Trade policy and its potential to enhance growth has been at the center of the economic debate since the Mercantilist view in the 17th century. Since that time, views have changed dramatically. In the early days, trade policies favoring “import substitution” were predominantly believed to achieve growth prospects. However, after the 1970s and 1980s saw the failure of import-substitution strategies, export promotion and outward oriented policies became popular instead.

Trade is a major element of economic growth and poverty reduction. In fact, the idea that trade is an engine for growth dates back to Adam Smith and David Ricardo. Adam Smith considers trade to be a positive-sum game. During the trading process, if countries specialize in the production of goods in which they have absolute advantages, all parties win (as cited in Moon, 2000). The other famous classical economist, David Ricardo, in his famous work “On the Principles of Political Economy and Taxation” also stressed the role of free trade in promoting efficiency and productivity in the economy. Ricardo, by building on Smiths’ absolute advantage theory, claimed that all countries gain from free trade by producing what they are best at in comparison to other countries.
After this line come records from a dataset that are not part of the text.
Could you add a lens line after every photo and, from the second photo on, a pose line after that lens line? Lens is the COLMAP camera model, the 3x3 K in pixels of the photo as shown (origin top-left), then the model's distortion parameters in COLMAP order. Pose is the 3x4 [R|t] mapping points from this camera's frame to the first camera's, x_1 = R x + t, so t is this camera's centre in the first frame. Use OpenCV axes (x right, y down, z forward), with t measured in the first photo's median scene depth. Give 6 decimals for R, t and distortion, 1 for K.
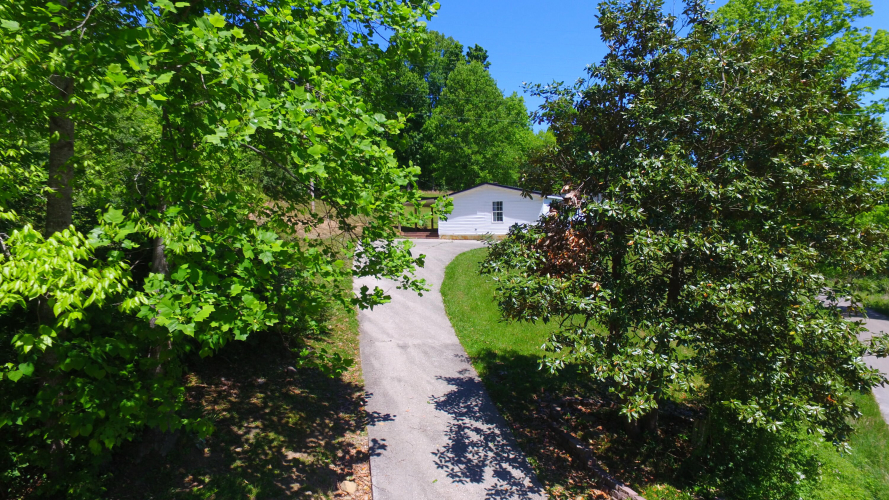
lens RADIAL K [[517.6, 0, 441.6], [0, 517.6, 252.5], [0, 0, 1]] dist [-0.003819, 0.007285]
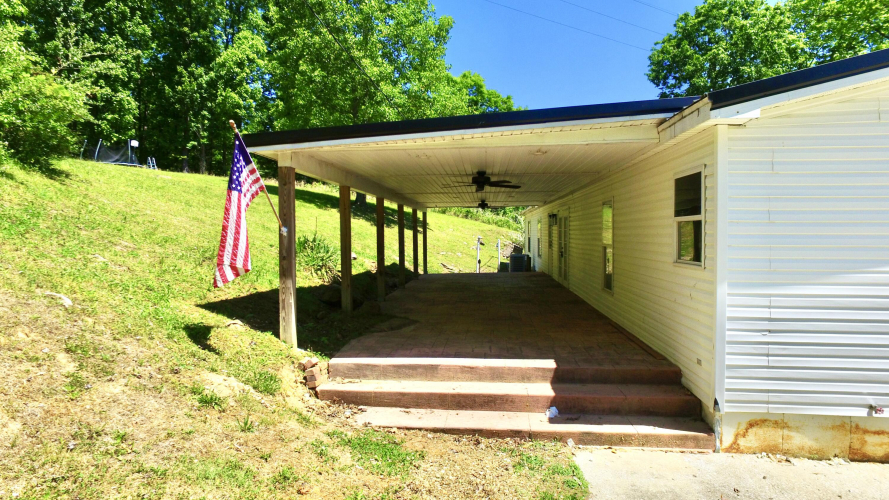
lens RADIAL K [[517.6, 0, 441.4], [0, 517.6, 244.5], [0, 0, 1]] dist [-0.003819, 0.007285]
pose [[0.908449, -0.002742, 0.417986, -0.071495], [0.013751, 0.999633, -0.023327, -0.045443], [-0.417769, 0.026939, 0.908154, 0.595659]]
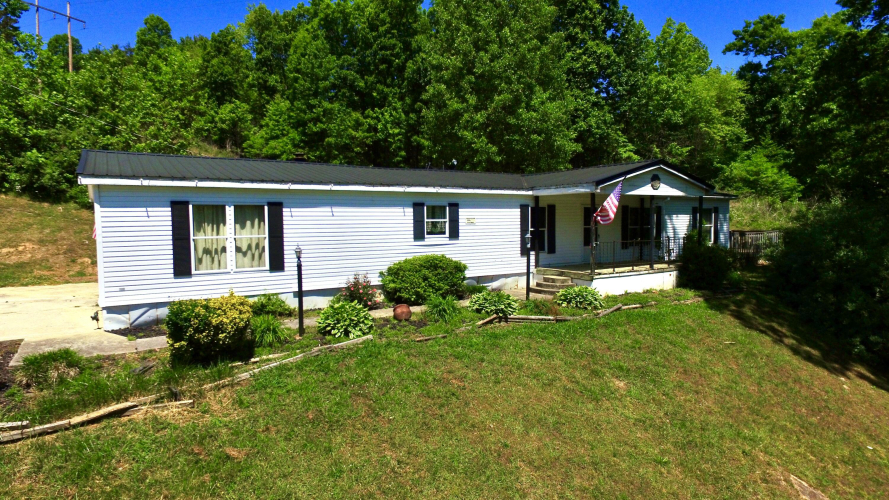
lens RADIAL K [[517.6, 0, 439.9], [0, 517.6, 249.9], [0, 0, 1]] dist [-0.003819, 0.007285]
pose [[0.888670, 0.024295, -0.457903, 0.296545], [-0.019541, 0.999695, 0.015117, -0.044726], [0.458131, -0.004486, 0.888874, 0.476275]]
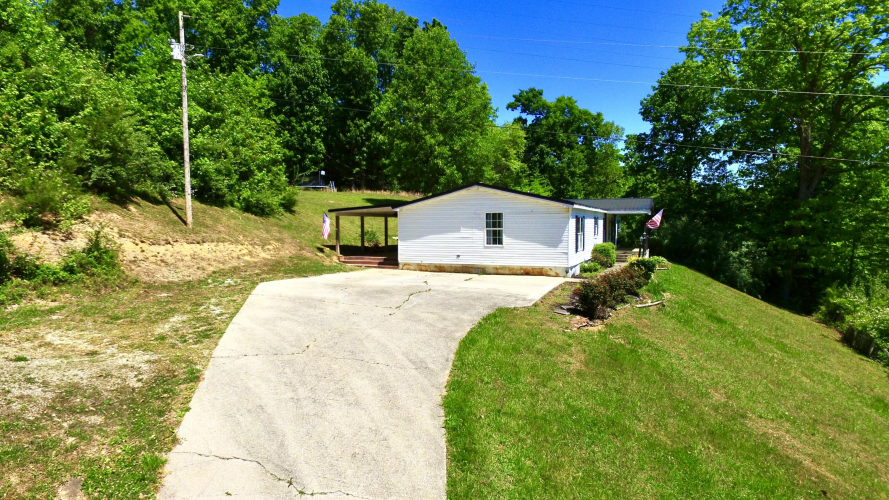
lens RADIAL K [[517.6, 0, 441.1], [0, 517.6, 251.1], [0, 0, 1]] dist [-0.003819, 0.007285]
pose [[0.994594, 0.001390, 0.103835, -0.013355], [-0.001454, 0.999999, 0.000540, -0.031465], [-0.103834, -0.000688, 0.994594, 0.227439]]
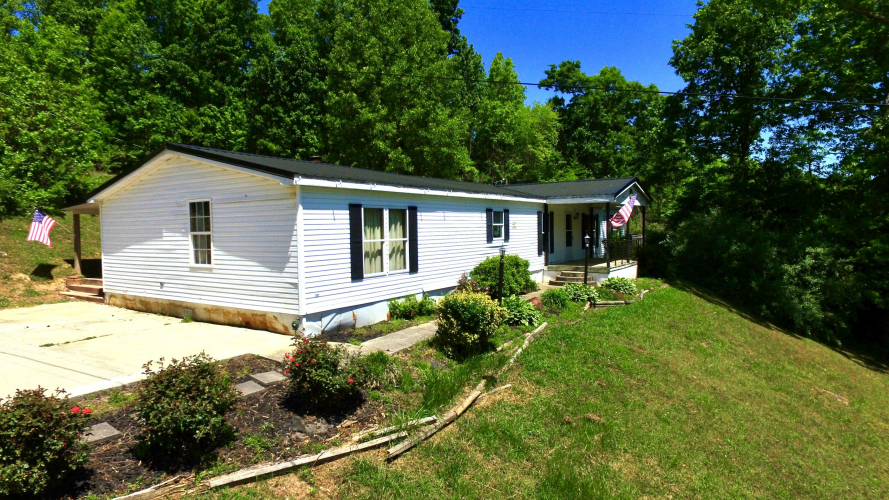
lens RADIAL K [[517.6, 0, 442.4], [0, 517.6, 248.1], [0, 0, 1]] dist [-0.003819, 0.007285]
pose [[0.997836, -0.003703, -0.065645, 0.169991], [0.003137, 0.999957, -0.008723, -0.040197], [0.065674, 0.008499, 0.997805, 0.417382]]
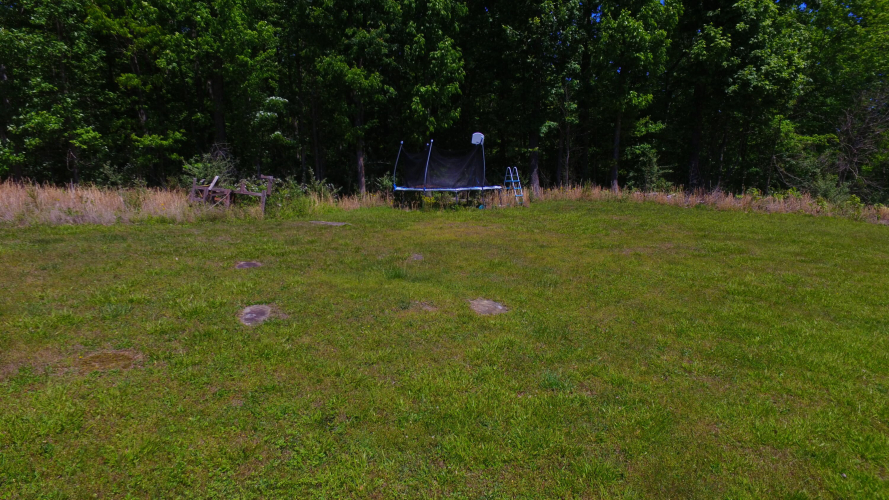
lens RADIAL K [[517.6, 0, 437.0], [0, 517.6, 252.3], [0, 0, 1]] dist [-0.003819, 0.007285]
pose [[0.999376, -0.010896, 0.033601, -0.198870], [0.007684, 0.995516, 0.094284, -0.160974], [-0.034478, -0.093967, 0.994978, 1.037586]]
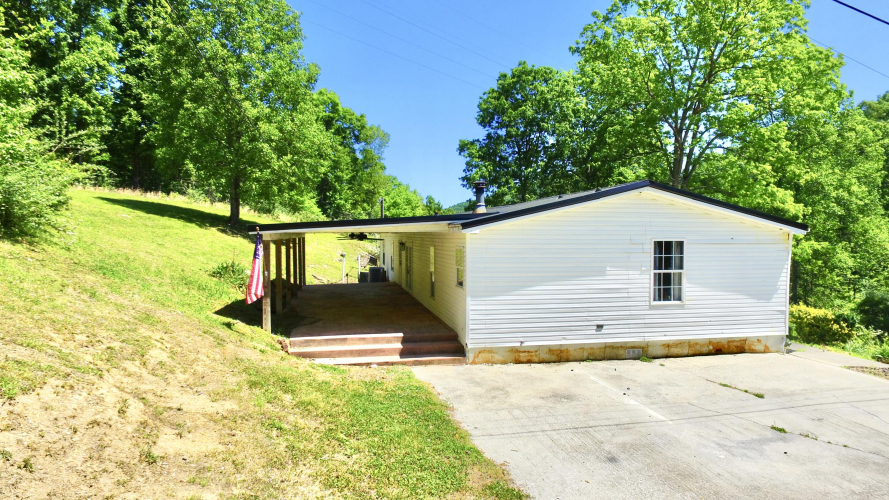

During the 17th and 18th centuries, before the free trade argument, mercantilism was the dominant economic philosophy. During this time, a large number of development economists favored the protectionist view with the aim of protecting domestic industries and jobs from foreign competition. Throughout this period, protectionist trade policies in the form of import substitution were dominant. In the context of this import substitution type of industrialization, it was argued that a country should attempt to reduce its reliance on imported goods through the domestic production of industrialized products. Proponents of this view strongly believed in the protection of infant industries; nascent domestic industries that need protection against international competition until becoming mature and competitive. In this regard, foreign imports are replaced by local production.